[MATERIAL FOR THIS EXERCISE]
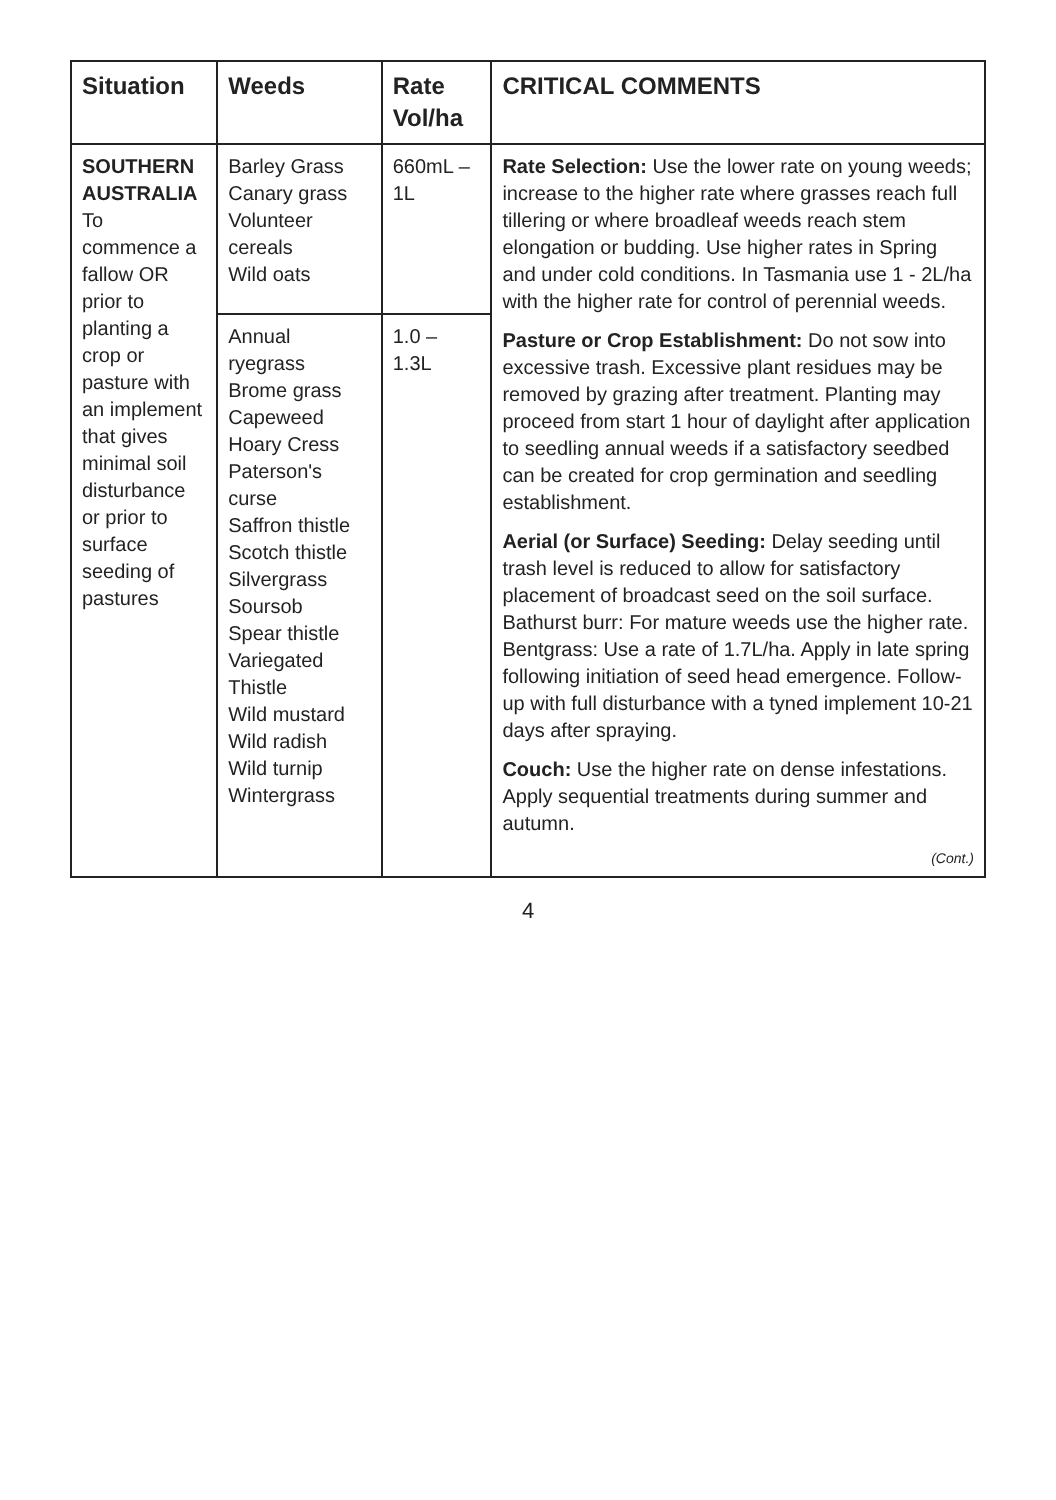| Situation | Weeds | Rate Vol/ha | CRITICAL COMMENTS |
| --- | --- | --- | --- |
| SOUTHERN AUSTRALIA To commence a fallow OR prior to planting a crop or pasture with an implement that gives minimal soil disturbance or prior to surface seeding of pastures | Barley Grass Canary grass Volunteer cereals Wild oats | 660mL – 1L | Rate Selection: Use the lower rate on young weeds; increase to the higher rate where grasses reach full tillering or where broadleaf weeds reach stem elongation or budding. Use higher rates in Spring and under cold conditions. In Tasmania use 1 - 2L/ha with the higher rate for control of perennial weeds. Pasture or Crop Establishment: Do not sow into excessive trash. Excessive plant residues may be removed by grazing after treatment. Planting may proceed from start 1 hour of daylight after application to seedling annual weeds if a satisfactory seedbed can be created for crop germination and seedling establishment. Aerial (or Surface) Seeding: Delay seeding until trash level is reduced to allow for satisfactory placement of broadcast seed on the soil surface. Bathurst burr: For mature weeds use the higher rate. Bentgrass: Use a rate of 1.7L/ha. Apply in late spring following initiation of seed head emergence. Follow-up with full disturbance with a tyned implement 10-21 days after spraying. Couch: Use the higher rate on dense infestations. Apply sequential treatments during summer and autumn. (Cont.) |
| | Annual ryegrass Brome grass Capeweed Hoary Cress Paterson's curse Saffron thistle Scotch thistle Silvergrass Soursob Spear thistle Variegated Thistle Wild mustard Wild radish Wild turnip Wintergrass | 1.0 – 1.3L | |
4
[/MATERIAL FOR THIS EXERCISE]
• _WHAT IS EXPECTED_: Write the records out again exactly; none of the pictures belong in the copy.

• _EXPECTED ANSWER_:
| Situation | Weeds | Rate Vol/ha | CRITICAL COMMENTS |
| --- | --- | --- | --- |
| SOUTHERN AUSTRALIA To commence a fallow OR prior to planting a crop or pasture with an implement that gives minimal soil disturbance or prior to surface seeding of pastures | Barley Grass Canary grass Volunteer cereals Wild oats | 660mL – 1L | Rate Selection: Use the lower rate on young weeds; increase to the higher rate where grasses reach full tillering or where broadleaf weeds reach stem elongation or budding. Use higher rates in Spring and under cold conditions. In Tasmania use 1 - 2L/ha with the higher rate for control of perennial weeds. Pasture or Crop Establishment: Do not sow into excessive trash. Excessive plant residues may be removed by grazing after treatment. Planting may proceed from start 1 hour of daylight after application to seedling annual weeds if a satisfactory seedbed can be created for crop germination and seedling establishment. Aerial (or Surface) Seeding: Delay seeding until trash level is reduced to allow for satisfactory placement of broadcast seed on the soil surface. Bathurst burr: For mature weeds use the higher rate. Bentgrass: Use a rate of 1.7L/ha. Apply in late spring following initiation of seed head emergence. Follow-up with full disturbance with a tyned implement 10-21 days after spraying. Couch: Use the higher rate on dense infestations. Apply sequential treatments during summer and autumn. (Cont.) |
| | Annual ryegrass Brome grass Capeweed Hoary Cress Paterson's curse Saffron thistle Scotch thistle Silvergrass Soursob Spear thistle Variegated Thistle Wild mustard Wild radish Wild turnip Wintergrass | 1.0 – 1.3L | |
4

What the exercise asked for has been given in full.